DHS OIG Report: USCIS Should Improve Controls to Restrict Unauthorized Access to Its Systems and Information

DHS OIG, Sept. 7, 2022

"U.S. Citizenship and Immigration Services (USCIS) did not apply the information technology (IT) access controls needed to restrict unnecessary access to its systems, networks, and information. USCIS did not consistently manage or remove access for its personnel once they departed positions and did not have a process to adequately verify access after personnel transferred offices within USCIS. Also, USCIS did not take all necessary steps to ensure privileged user access was appropriate and did not adequately manage and monitor service account access. These deficiencies stemmed from insufficient internal controls and day-to-day oversight to ensure access controls are administered appropriately and effectively to prevent unauthorized access.
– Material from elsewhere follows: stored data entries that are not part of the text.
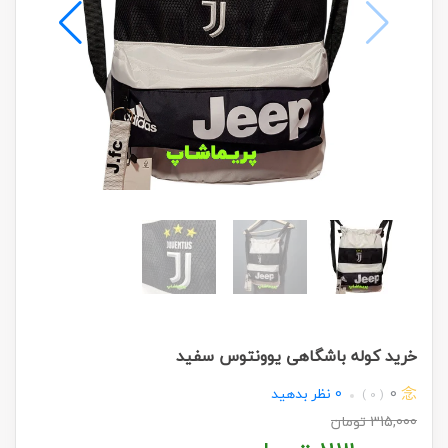
خرید کوله باشگاهی یوونتوس سفید
0
0
نظر بدهید
( 0 )
315,000
تومان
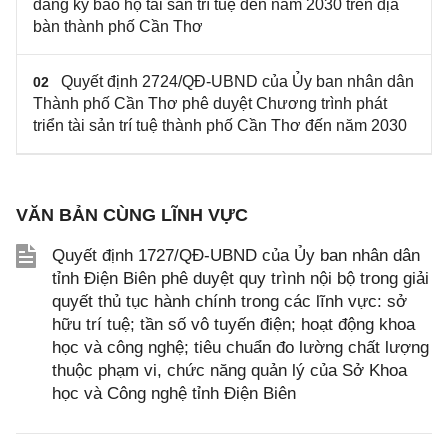
đăng ký bảo hộ tài sản trí tuệ đến năm 2030 trên địa
bàn thành phố Cần Thơ
Quyết định 2724/QĐ-UBND của Ủy ban nhân dân
02
Thành phố Cần Thơ phê duyệt Chương trình phát
triển tài sản trí tuệ thành phố Cần Thơ đến năm 2030
VĂN BẢN CÙNG LĨNH VỰC
Quyết định 1727/QĐ-UBND của Ủy ban nhân dân
tỉnh Điện Biên phê duyệt quy trình nội bộ trong giải
quyết thủ tục hành chính trong các lĩnh vực: sở
hữu trí tuệ; tần số vô tuyến điện; hoạt động khoa
học và công nghệ; tiêu chuẩn đo lường chất lượng
thuộc phạm vi, chức năng quản lý của Sở Khoa
học và Công nghệ tỉnh Điện Biên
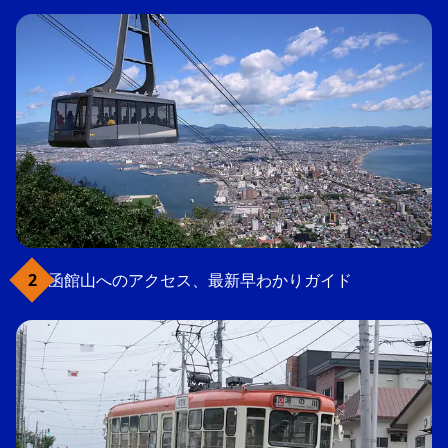
函館山へのアクセス、最新早わかりガイド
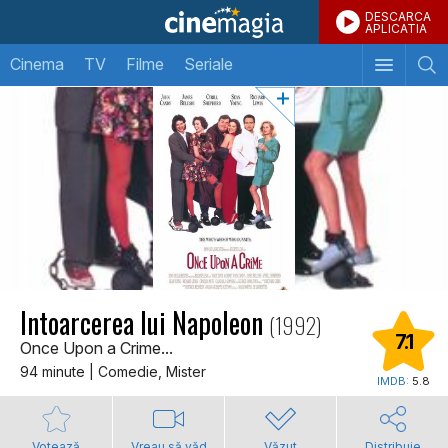
DESCARCA
APLICATIA
Cinema
TV
Filme
Seriale
Intoarcerea lui Napoleon
(1992)
7.1
Once Upon a Crime...
94 minute | Comedie, Mister
IMDB:
5.8
Votează
Vreau să văd
Văzut
Distribuie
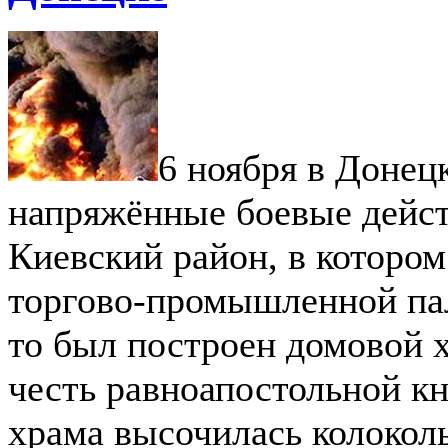
6 ноября в Донец
напряжённые боевые дейст
Киевский район, в котором
торгово-промышленной пал
то был построен домовой 
честь равноапостольной к
храма высочилась колоколь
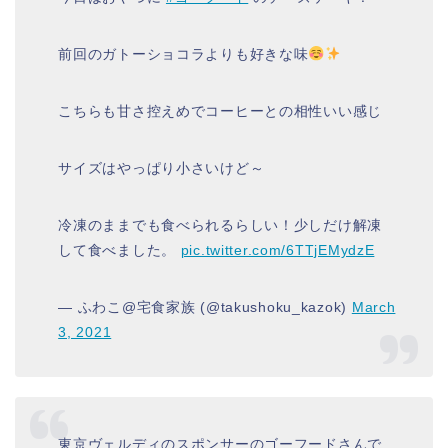
前回のガトーショコラよりも好きな味
こちらも甘さ控えめでコーヒーとの相性いい感じ
サイズはやっぱり小さいけど～
冷凍のままでも食べられるらしい！少しだけ解凍
して食べました。
pic.twitter.com/6TTjEMydzE
— ふわこ@宅食家族 (@takushoku_kazok)
March
3, 2021
東京ヴェルディのスポンサーのゴーフードさんで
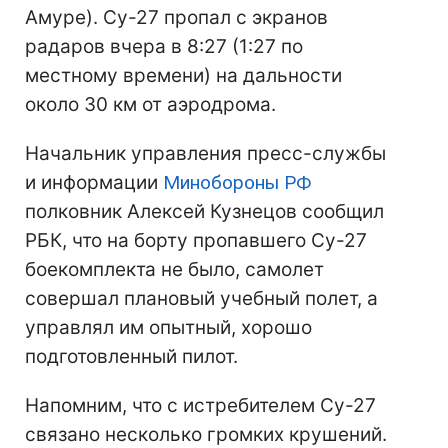
Амуре). Су-27 пропал с экранов
радаров вчера в 8:27 (1:27 по
местному времени) на дальности
около 30 км от аэродрома.
Начальник управления пресс-службы
и информации
Минобороны
РФ
полковник Алексей Кузнецов сообщил
РБК, что на борту пропавшего Су-27
боекомплекта не было, самолет
совершал плановый учебный полет, а
управлял им опытный, хорошо
подготовленный пилот.
Напомним, что с истребителем Су-27
связано несколько громких крушений.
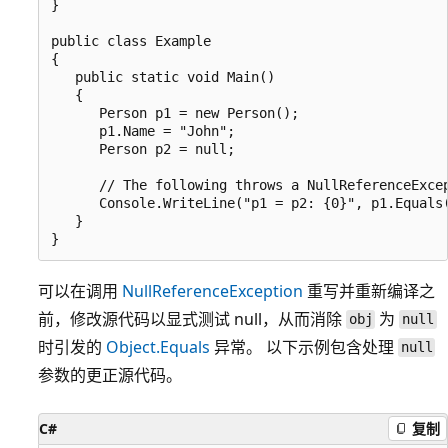
}

public class Example

{

   public static void Main()

   {

      Person p1 = new Person();

      p1.Name = "John";

      Person p2 = null;

      // The following throws a NullReferenceExcep
      Console.WriteLine("p1 = p2: {0}", p1.Equals(
   }

可以在调用
NullReferenceException
重写并重新编译之
前，修改源代码以显式测试 null，从而消除
为
obj
null
时引发的
Object.Equals
异常。 以下示例包含处理
null
参数的更正源代码。
C#
复制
Based on our testing, USCIS did not implement all the required security settings and updates for its IT systems and workstations to help reduce the impact if access control weaknesses are exploited. Although USCIS systems and workstations were generally compliant with required security standards, not all required settings and updates were implemented due to concerns that they may negatively impact system operations. Lastly, while USCIS appropriately relied on departmental guidance for access control policies and procedures, the guidance was outdated and did not include the latest Federal requirements. USCIS is taking steps to enhance its access control and system security processes to address these deficiencies. Until fully addressed, these deficiencies may limit the Department’s overall ability to reduce the risk of unauthorized access to its network, which may disrupt mission operations. Additionally, inadequate security settings on IT equipment may limit USCIS’ capability to overcome a major cybersecurity incident." (Emphasis added.)